*** MATERIAL PROVIDED ***
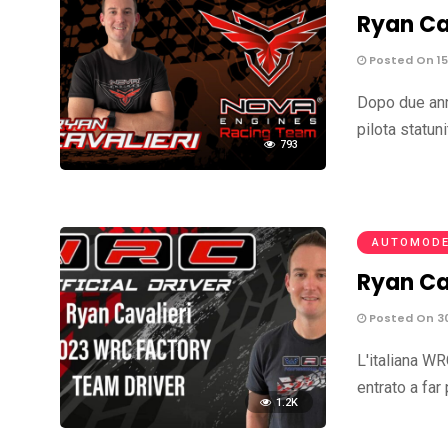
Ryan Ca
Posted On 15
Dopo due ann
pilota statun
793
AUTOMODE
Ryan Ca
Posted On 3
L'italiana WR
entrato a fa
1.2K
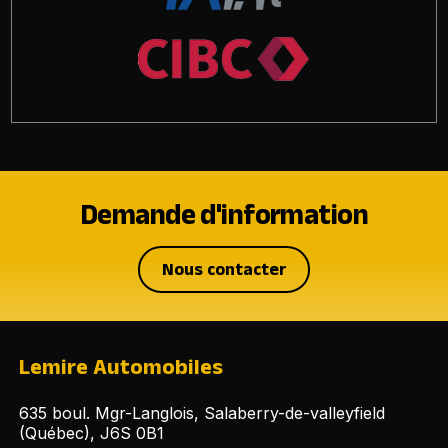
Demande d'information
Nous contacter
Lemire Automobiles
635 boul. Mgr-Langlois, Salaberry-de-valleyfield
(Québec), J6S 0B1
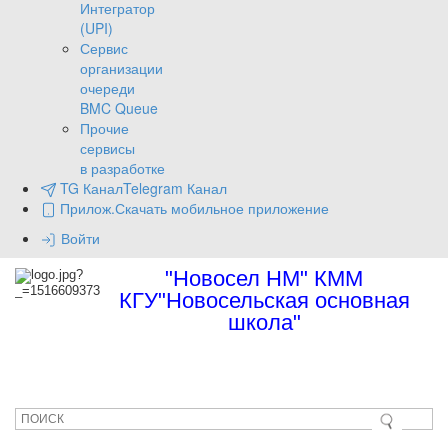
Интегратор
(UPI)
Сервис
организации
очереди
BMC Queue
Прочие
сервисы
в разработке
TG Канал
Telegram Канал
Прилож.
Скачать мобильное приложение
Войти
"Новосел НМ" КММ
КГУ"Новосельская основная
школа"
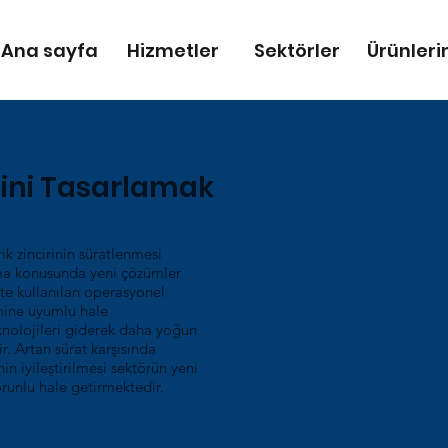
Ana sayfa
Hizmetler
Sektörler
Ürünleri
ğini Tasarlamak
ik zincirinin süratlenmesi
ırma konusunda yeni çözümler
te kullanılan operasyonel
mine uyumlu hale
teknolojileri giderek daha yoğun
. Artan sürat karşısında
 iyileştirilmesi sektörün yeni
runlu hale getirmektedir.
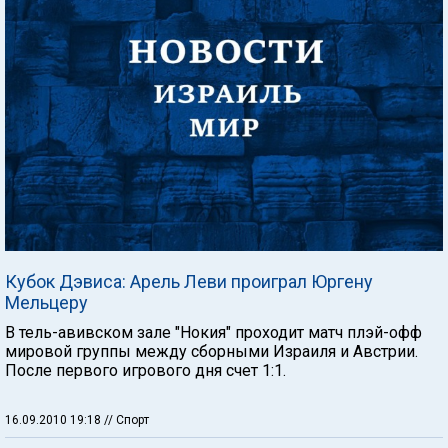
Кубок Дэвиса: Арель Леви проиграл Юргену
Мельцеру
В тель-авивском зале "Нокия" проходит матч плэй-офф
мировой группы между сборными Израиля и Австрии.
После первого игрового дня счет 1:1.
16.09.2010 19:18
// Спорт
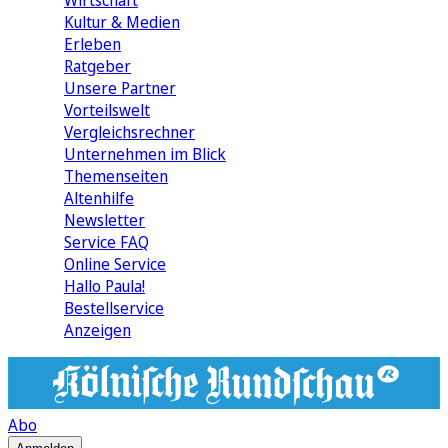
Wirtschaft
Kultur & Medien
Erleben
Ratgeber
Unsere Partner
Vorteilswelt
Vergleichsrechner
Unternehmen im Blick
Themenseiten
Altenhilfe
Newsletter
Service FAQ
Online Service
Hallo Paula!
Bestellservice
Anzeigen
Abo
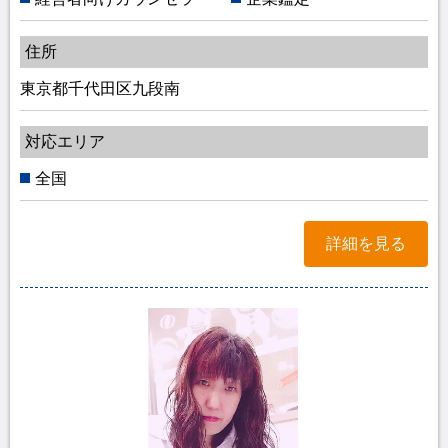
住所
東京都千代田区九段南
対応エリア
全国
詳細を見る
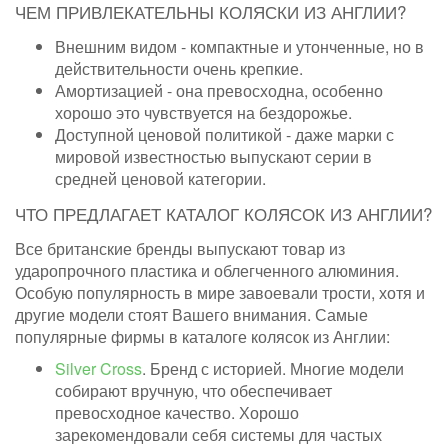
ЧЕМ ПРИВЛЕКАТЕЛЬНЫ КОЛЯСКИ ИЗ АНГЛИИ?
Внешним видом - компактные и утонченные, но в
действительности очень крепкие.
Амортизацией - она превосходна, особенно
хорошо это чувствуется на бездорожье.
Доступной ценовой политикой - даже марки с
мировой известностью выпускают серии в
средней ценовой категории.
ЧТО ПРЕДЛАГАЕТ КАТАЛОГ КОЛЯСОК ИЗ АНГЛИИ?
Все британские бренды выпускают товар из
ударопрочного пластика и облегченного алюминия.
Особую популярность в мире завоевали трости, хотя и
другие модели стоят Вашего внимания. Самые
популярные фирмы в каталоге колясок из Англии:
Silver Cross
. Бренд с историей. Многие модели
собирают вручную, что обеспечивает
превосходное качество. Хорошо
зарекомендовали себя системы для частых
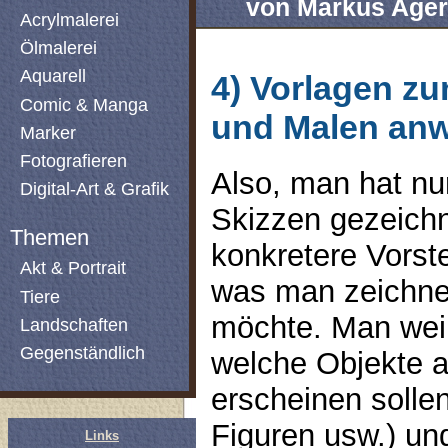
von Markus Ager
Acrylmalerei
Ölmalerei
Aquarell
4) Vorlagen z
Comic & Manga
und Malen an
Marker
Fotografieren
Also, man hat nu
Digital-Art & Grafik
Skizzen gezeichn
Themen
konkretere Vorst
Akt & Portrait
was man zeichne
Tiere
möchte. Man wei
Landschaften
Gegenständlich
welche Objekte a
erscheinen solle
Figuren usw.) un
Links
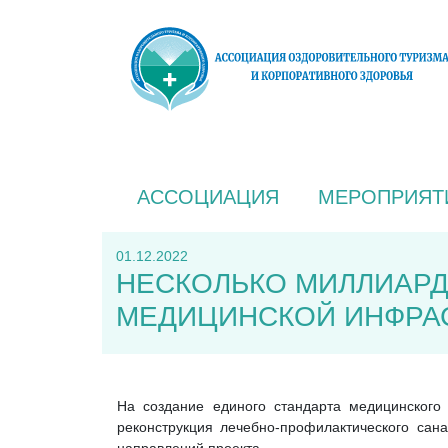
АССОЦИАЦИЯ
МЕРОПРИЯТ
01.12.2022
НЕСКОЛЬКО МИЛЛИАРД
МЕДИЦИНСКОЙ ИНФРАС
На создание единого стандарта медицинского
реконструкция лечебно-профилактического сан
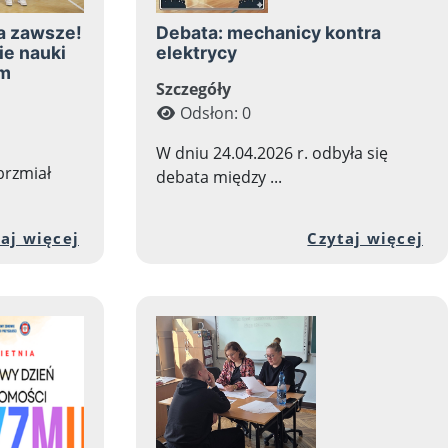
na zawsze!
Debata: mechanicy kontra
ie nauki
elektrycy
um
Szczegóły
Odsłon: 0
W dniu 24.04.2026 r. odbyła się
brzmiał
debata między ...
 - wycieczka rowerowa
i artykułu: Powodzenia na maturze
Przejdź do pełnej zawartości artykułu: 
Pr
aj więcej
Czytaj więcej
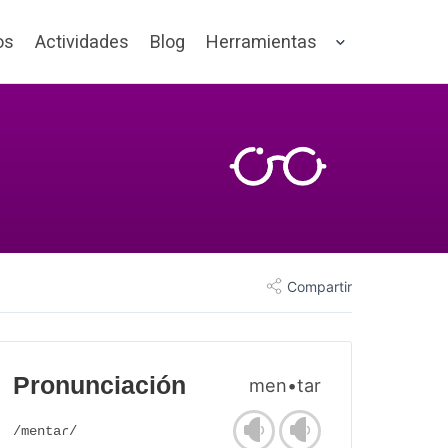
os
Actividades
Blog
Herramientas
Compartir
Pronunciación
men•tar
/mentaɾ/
***
◆ WORK TO COMPLETE ◆
A single integer is the expected output: the number of lines in the data that include the word "yeni".

◆ FINISHED EXERCISE ◆
2